**WHAT THIS TASK INVOLVES**
Exact transcription, pictures omitted: begin at the top line of the records below and end with the line bearing "https://orcid.org/0000-0002-9352-9346".

**EXCERPTED DATA**
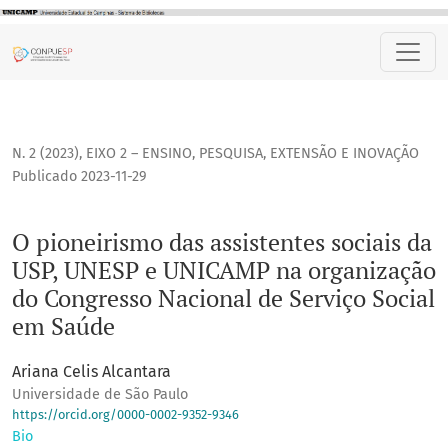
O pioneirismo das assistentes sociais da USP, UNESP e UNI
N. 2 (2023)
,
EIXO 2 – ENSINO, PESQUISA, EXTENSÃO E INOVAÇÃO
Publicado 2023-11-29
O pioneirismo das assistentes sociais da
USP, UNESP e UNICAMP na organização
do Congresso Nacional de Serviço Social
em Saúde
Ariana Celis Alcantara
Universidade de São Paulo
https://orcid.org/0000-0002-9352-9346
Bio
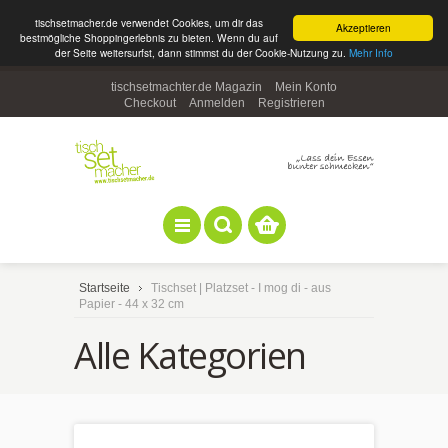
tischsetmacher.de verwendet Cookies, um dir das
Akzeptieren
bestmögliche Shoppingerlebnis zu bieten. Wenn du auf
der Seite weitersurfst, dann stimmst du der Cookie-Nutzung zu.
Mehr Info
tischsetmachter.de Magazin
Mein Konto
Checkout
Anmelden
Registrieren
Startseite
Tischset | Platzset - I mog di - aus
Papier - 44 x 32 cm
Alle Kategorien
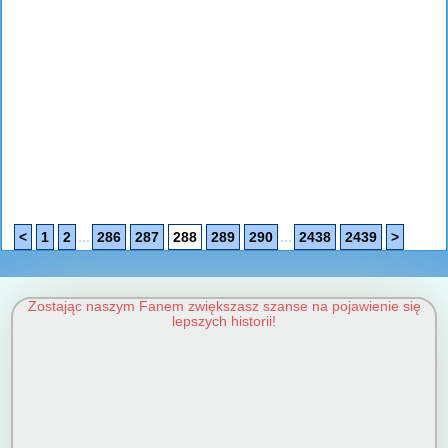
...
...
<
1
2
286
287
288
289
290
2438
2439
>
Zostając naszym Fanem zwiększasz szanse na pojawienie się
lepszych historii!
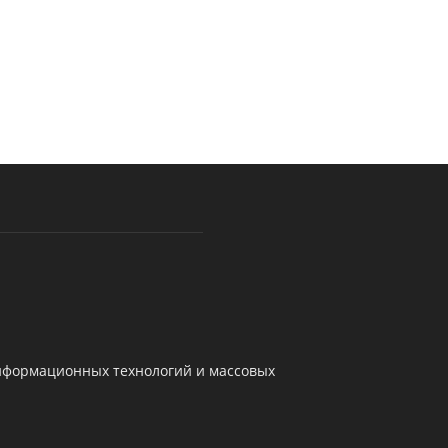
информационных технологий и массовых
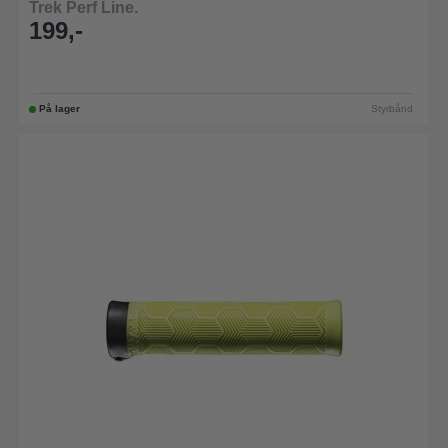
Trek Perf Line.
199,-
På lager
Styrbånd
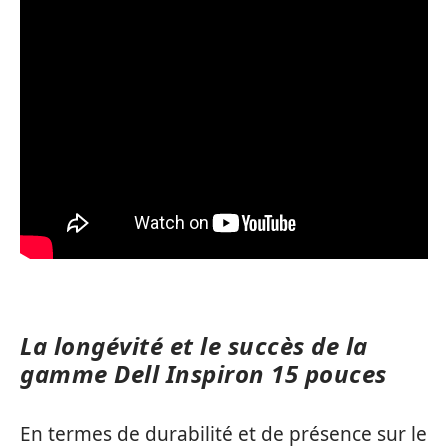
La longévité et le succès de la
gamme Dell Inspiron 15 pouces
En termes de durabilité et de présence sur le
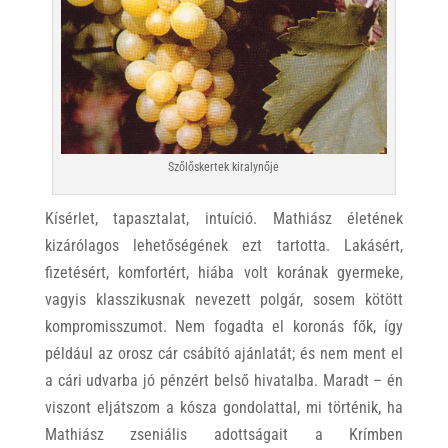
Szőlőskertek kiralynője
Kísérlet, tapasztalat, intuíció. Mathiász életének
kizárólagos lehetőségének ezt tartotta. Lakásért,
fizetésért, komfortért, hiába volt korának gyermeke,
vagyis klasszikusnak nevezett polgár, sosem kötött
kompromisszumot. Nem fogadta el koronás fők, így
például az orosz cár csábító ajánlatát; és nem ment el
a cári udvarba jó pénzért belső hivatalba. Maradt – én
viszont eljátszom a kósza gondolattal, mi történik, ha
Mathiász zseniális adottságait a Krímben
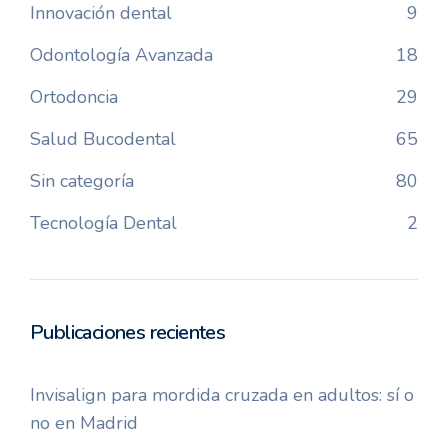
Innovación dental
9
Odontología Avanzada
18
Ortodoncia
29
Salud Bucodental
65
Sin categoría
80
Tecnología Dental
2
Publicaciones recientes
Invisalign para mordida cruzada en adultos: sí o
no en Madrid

**TASK SOLUTION**
O pioneirismo das assistentes sociais da USP, UNESP e UNI
N. 2 (2023)
,
EIXO 2 – ENSINO, PESQUISA, EXTENSÃO E INOVAÇÃO
Publicado 2023-11-29
O pioneirismo das assistentes sociais da
USP, UNESP e UNICAMP na organização
do Congresso Nacional de Serviço Social
em Saúde
Ariana Celis Alcantara
Universidade de São Paulo
https://orcid.org/0000-0002-9352-9346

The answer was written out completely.